A Useful Reminder That Liberals Don’t Like America

John has already noted the controversy of the choice that the makers of the new film “First Man” to omit the scene of Neil Armstrong planting the American flag on the moon, with (Canadian) star Ryan Gosling making the preposterous claim that the late Armstrong—a former military test pilot and Korean War veteran—was some kind of general cosmopolite representative for all of humanity. They might have gone with a safe route and just said that the film, like all films these days, is aimed for a global market and as such is better marketed without specifically American patriotic scenes, though that’s still pretty weak.

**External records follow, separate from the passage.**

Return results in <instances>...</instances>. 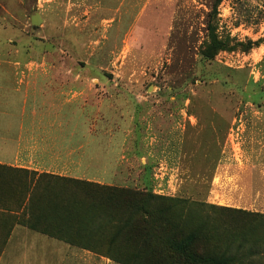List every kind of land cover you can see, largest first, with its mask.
Wrapping results in <instances>:
<instances>
[{
  "label": "rangeland",
  "instance_id": "obj_1",
  "mask_svg": "<svg viewBox=\"0 0 264 264\" xmlns=\"http://www.w3.org/2000/svg\"><path fill=\"white\" fill-rule=\"evenodd\" d=\"M76 2L0 0V31L13 53L28 68L55 72L60 84L76 87L77 134L68 144L77 150L92 145V174L100 175L104 160L116 164L108 187L144 189L168 199L150 204L153 224L164 219L161 234L176 243L194 229L190 254L264 264V0H222L213 26L234 49L212 61L199 53L208 43L214 0H173L168 24H71L75 19L67 14L78 11ZM33 14L42 19L36 26ZM249 42L260 43L243 52L240 46ZM87 133L92 141H84ZM4 191L1 185L0 196ZM10 223L0 218V226ZM30 234L29 245L54 251V262L26 264H116L95 254H70L63 261L64 250L52 247L58 242ZM150 236L160 252L155 232ZM104 237L82 242L105 253ZM122 238L114 248L141 247ZM170 250L168 245V256L131 264L189 262Z\"/></svg>",
  "mask_w": 264,
  "mask_h": 264
},
{
  "label": "crops",
  "instance_id": "obj_2",
  "mask_svg": "<svg viewBox=\"0 0 264 264\" xmlns=\"http://www.w3.org/2000/svg\"><path fill=\"white\" fill-rule=\"evenodd\" d=\"M170 2L173 0H77L78 11H70L67 16L75 19L71 24H168ZM32 19L42 22L38 14L30 17L31 24ZM11 44L6 32L0 31V166L109 186L107 181L115 179L116 164L104 160L100 175L92 174L88 171L95 165L90 156L92 145L77 150L68 144L77 134L76 87L60 84L55 72L28 68L23 56L13 53ZM87 135L84 141H92V134ZM62 142L66 143L64 150L60 148ZM30 233L35 232L19 225L12 228L0 264L52 259L54 251H44L38 247L41 244L29 245L33 242ZM36 234L58 242L59 246L52 247L64 250L63 261L70 254L94 256L87 250ZM57 259L62 260L61 250Z\"/></svg>",
  "mask_w": 264,
  "mask_h": 264
},
{
  "label": "trees",
  "instance_id": "obj_3",
  "mask_svg": "<svg viewBox=\"0 0 264 264\" xmlns=\"http://www.w3.org/2000/svg\"><path fill=\"white\" fill-rule=\"evenodd\" d=\"M221 2L222 0H214L207 16L208 43L199 53L204 61H212L218 52H230L234 49V46H228L218 38L213 26ZM258 43L260 42H249L240 47L243 52H248L258 46ZM1 185L7 191L0 196V218L8 217L11 223L0 226V230L4 231L3 237H0V253L12 228L19 225L107 258L116 264H131L142 258L146 259L144 262H149L147 260L158 259L163 254L168 256V245L173 249L170 250L173 254L188 256L186 261L189 262L182 264H231L228 258L197 254V250L190 254L197 241L198 233L192 232L194 229L178 243L162 235L166 222L162 219L158 226L153 224L150 204L155 200L168 202V199L153 196L144 189L100 186L3 166H0ZM8 191L18 193V197L7 198ZM150 231L155 232L157 244L161 245L160 252L152 246ZM99 235L106 238L108 249L105 253L96 252L89 244H95ZM122 236L124 243H135L141 247L133 252L114 248ZM83 237H87L89 243H83ZM162 260L167 261L164 258Z\"/></svg>",
  "mask_w": 264,
  "mask_h": 264
},
{
  "label": "water",
  "instance_id": "obj_4",
  "mask_svg": "<svg viewBox=\"0 0 264 264\" xmlns=\"http://www.w3.org/2000/svg\"><path fill=\"white\" fill-rule=\"evenodd\" d=\"M34 18H37V16H35ZM32 25L36 26V25H38V22H36L34 19H32Z\"/></svg>",
  "mask_w": 264,
  "mask_h": 264
}]
</instances>
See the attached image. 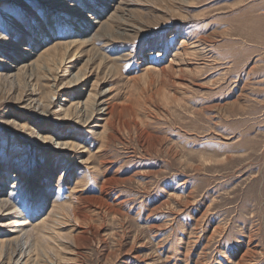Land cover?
Instances as JSON below:
<instances>
[{"label":"rangeland","instance_id":"1","mask_svg":"<svg viewBox=\"0 0 264 264\" xmlns=\"http://www.w3.org/2000/svg\"><path fill=\"white\" fill-rule=\"evenodd\" d=\"M0 264H264V0H0Z\"/></svg>","mask_w":264,"mask_h":264},{"label":"bare ground","instance_id":"2","mask_svg":"<svg viewBox=\"0 0 264 264\" xmlns=\"http://www.w3.org/2000/svg\"><path fill=\"white\" fill-rule=\"evenodd\" d=\"M13 80V79H12ZM71 84V83H70ZM55 93V92H54ZM96 103H98L99 105H101V104H104L105 102H98V100L96 101ZM46 109V108H45ZM108 109V107H105V108H100V110H99V113H105V110H107ZM45 112H46V110H45ZM52 214V213H51ZM49 215V214H48ZM48 218H50L49 216H48ZM48 218H46V219H43L41 222H40V224H38V225H35L34 227H32L33 229L31 230V231H33V232H35L36 231V233H38V235H41L42 236V238H43V236H45L46 235V233L47 232H52L54 229H52L51 228V222L52 221H50V220H48ZM21 219H23L22 217H19L17 220H16V222H19ZM47 236H45V238H46Z\"/></svg>","mask_w":264,"mask_h":264}]
</instances>
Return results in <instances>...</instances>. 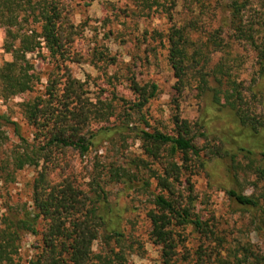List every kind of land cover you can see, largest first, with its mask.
<instances>
[{"label": "trees", "instance_id": "1", "mask_svg": "<svg viewBox=\"0 0 264 264\" xmlns=\"http://www.w3.org/2000/svg\"><path fill=\"white\" fill-rule=\"evenodd\" d=\"M179 1L184 18L157 34L167 44L175 92L182 96L196 83V90L207 97L208 111L230 120L238 153L248 160L245 167L235 161L225 139L210 140L204 116L193 121L174 115L170 130L152 125L143 108L158 94L155 83L141 85L132 76L127 82L133 100L114 90L109 92L112 99L99 96L92 102L84 84L68 71L64 82L51 73L43 92L18 104L33 128L31 135H23L16 122L0 115V182H14L26 168L36 170L29 203L7 206L0 215V264L14 262L26 235L37 237L26 264L122 263L130 248L123 211L106 189L119 183L149 193V236L161 250V264H172L178 229L187 227L208 244L216 243L214 248L199 247L203 259L197 264H264V253L251 241L226 248V240L203 220L189 182L199 170L210 178L208 164L230 156L235 172L223 191L248 216L251 233L264 242V0H172V6ZM63 11V0H0V29L11 39L5 50L12 57L0 66L2 99L37 90L40 76L28 55L44 49L55 70L64 67L77 27ZM243 50L254 55V73L246 86L240 80L247 62ZM98 56L115 64L114 58L101 52ZM3 122L14 126L18 141L9 149ZM129 138L139 142L140 153L124 155L123 162H111L107 168L97 163L103 168L95 172L88 190L75 186L66 174L69 157H85L113 141L127 149ZM247 187L251 194H245ZM95 242L102 246L96 252Z\"/></svg>", "mask_w": 264, "mask_h": 264}, {"label": "rangeland", "instance_id": "2", "mask_svg": "<svg viewBox=\"0 0 264 264\" xmlns=\"http://www.w3.org/2000/svg\"><path fill=\"white\" fill-rule=\"evenodd\" d=\"M172 0H63L64 11L70 21L77 27V35L69 47V58L61 69L55 70V63L46 50L30 54L27 58L34 65L40 76L36 91L4 100L0 97V115L16 122L23 135L28 136L33 128L28 126L20 114L18 104L29 100L44 91L47 78L51 73H57L56 79L62 80L63 74L68 71L72 78L84 84V89L92 102L100 96L102 100L112 99L110 91L118 93L125 100L135 97L128 88L127 79L134 76L139 84L155 83L158 94L144 108L143 113L152 125L159 128H173L174 115L188 120H204L212 132V137L225 139L227 149L235 157V161L245 167L247 159L238 153L236 136L230 120L216 110L207 109V97L196 90V83L187 89L182 96L175 92V79L167 61V44L165 39H159L157 34H164L174 22H180L184 15L181 13V4L173 7ZM11 39L0 29V66L11 61L10 53L5 47ZM103 53L115 59V64H106L100 60L98 54ZM247 62L244 64L240 80L248 85L254 73V55L250 51H241ZM102 90L106 92L102 94ZM116 102V101H115ZM117 103V102H116ZM208 112V113H207ZM113 122V119L111 120ZM114 123V122H113ZM2 131L8 137L7 149L17 143L14 126L2 123ZM117 138L114 139L116 141ZM104 143L98 150H93L85 157L74 155L69 157L66 174L74 179L75 186L81 190H88V183L101 167L97 163L108 167L111 162H123L127 158L140 153L139 142L127 140V149L119 143ZM204 143V142H203ZM105 172L106 169H105ZM210 178L199 170L189 176V182L197 195L198 208L203 220L215 230L218 237L226 240L225 246L251 241L264 253V242L251 233L248 225V216L238 211L239 207L230 202L223 188L229 187L230 178L234 175L230 156L208 164ZM237 174L242 179L241 169ZM36 175L34 168H26L18 172L15 181L0 182V215L7 206L29 203L31 198V183ZM252 177L251 180H253ZM150 190L154 188V182ZM182 187H188L185 180ZM110 200L123 211L122 228L126 235L125 260L113 264H161V250L154 245L150 236V223L147 212L150 209L148 192L138 189H125L122 184L108 185ZM252 189L247 187L245 194H251ZM115 204V205H116ZM180 237L172 264H197L198 250L201 246L214 248L215 242L208 244L204 238L195 233L191 227L178 229ZM37 237L26 235L20 249L19 256L12 264H26L33 254V247L37 244ZM99 242H95L93 251L100 250ZM95 264H99L95 262Z\"/></svg>", "mask_w": 264, "mask_h": 264}]
</instances>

Now the second man on the moon, Buzz Aldrin, has weighed in, saying Gosling’s claim is an offensive travesty. I wouldn’t want to mess with Aldrin, even if he is 88. A few years back, he smacked a person hassling him that the moon landing was faked. The police, sensibly, didn’t not charge Aldrin with anything.

But it is important to understand that the disdain liberal Hollywood has for America and American symbols is hardly new. The first moon landing 49 years ago was the occasion for liberals to complain about it. From chapter 7 of my first Age of Reagan:

The reaction to the moon landing in 1969 is a good example of national exhaustion and liberal guilt at work.  The moon landing had been set out as a lofty goal by the liberals’ hero, John F. Kennedy, and the moon landing was an occasion of national pride and celebration for most Americans.  Here, amidst the rubble and gloom of the 1960s, was something that had gone splendidly right. Many leading liberals, however, could only sniff that while the moon landing was undeniably impressive, the money for the moon landing would have been better spent on social problems on Earth. The popular cliché of the time went: “Any nation that can land a man on the moon can [fill in the blank].” (The total cost of the decade-long moon landing project was less than three months’ worth of federal spending for social programs in 1969.)  A 25 person delegation from the Poor People’s Campaign, led by Rev. Ralph Abernathy (Martin Luther King’s successor), came to the Apollo 11 launch at Cape Canaveral “to protest America’s inability to choose human priorities,” while Senate Majority Leader Mike Mansfield said that “The needs of the people on earth, and especially in this country, should have priority. When we solve these problems, we can consider space efforts.” Even the brother of the man who issued the call to go to the moon, Sen. Ted Kennedy, expressed weariness with the space program: “I think after [the moon landing] the space program ought to fit into our other national priorities.”

I’ll just add that my favorite variation of the liberal cliche that “Any country that can land a man on the moon” came from my old mentor M. Stanton Evans: “Any country that can land a man on the moon can abolish the income tax.”